A New PHO-rmula for Improved Performance of Semi-Structured Networks
This work addresses issues in SSNs for researchers and practitioners seeking interpretability and uncertainty quantification, but it is incremental as it builds on existing techniques to improve component identification.
The paper tackles the problem of suboptimal estimation and erroneous predictions in semi-structured neural networks (SSNs) by proposing a non-invasive post-hoc orthogonalization (PHO) method, which guarantees identifiability of model components and improves estimation and prediction quality, as demonstrated in numerical experiments, a benchmark comparison, and a real-world COVID-19 application.

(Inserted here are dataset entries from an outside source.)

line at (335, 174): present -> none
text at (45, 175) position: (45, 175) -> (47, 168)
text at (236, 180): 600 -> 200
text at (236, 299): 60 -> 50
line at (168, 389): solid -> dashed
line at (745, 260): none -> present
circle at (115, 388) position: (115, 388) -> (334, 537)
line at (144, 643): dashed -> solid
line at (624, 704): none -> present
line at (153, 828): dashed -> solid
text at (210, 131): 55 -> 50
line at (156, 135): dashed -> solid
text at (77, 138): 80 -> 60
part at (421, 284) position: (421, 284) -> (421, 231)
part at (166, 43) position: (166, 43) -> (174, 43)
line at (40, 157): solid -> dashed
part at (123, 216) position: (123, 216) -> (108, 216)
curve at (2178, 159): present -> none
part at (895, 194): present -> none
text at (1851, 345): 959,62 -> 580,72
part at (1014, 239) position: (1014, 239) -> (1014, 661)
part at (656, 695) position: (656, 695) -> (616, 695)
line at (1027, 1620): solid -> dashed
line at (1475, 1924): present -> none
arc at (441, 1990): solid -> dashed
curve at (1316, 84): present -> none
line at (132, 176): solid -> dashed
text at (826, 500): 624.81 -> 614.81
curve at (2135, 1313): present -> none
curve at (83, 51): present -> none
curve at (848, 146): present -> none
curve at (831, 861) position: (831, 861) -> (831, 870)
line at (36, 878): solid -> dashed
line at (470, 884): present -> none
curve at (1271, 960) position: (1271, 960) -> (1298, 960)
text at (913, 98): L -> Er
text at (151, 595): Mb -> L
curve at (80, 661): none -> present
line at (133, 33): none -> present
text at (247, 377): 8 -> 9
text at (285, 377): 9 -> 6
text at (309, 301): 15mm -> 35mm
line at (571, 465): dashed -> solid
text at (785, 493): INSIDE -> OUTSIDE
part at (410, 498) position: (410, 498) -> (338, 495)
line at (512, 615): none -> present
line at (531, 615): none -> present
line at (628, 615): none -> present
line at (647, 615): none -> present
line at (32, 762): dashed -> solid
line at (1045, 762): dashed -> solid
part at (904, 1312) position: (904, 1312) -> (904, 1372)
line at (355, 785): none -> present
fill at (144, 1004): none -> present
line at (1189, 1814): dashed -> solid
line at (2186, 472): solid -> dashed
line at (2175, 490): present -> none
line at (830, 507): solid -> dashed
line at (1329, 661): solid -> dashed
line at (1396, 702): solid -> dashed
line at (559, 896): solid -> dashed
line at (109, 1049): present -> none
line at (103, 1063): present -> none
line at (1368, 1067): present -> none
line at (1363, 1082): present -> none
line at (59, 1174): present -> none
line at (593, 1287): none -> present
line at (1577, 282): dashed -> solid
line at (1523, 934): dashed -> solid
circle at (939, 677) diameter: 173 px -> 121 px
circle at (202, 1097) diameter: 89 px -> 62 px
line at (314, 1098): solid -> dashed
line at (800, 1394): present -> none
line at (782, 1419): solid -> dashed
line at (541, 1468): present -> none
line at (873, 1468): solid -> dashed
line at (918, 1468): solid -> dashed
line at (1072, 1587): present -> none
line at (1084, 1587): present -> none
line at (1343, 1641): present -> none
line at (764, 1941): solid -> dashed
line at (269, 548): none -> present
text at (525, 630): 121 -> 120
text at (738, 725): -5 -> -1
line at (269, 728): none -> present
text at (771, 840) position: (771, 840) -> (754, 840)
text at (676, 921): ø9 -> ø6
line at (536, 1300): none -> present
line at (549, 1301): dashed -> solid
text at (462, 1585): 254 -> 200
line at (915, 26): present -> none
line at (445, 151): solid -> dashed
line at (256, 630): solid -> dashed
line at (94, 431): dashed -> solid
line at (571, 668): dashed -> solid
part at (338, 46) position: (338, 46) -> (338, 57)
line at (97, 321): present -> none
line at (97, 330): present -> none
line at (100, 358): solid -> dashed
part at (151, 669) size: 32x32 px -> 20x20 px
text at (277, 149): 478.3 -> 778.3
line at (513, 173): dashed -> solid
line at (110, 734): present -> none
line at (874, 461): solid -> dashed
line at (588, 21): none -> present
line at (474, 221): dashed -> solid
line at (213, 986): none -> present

Recent advances to combine structured regression models and deep neural networks for better interpretability, more expressiveness, and statistically valid uncertainty quantification demonstrate the versatility of semi-structured neural networks (SSNs). We show that techniques to properly identify the contributions of the different model components in SSNs, however, lead to suboptimal network estimation, slower convergence, and degenerated or erroneous predictions. In order to solve these problems while preserving favorable model properties, we propose a non-invasive post-hoc orthogonalization (PHO) that guarantees identifiability of model components and provides better estimation and prediction quality. Our theoretical findings are supported by numerical experiments, a benchmark comparison as well as a real-world application to COVID-19 infections.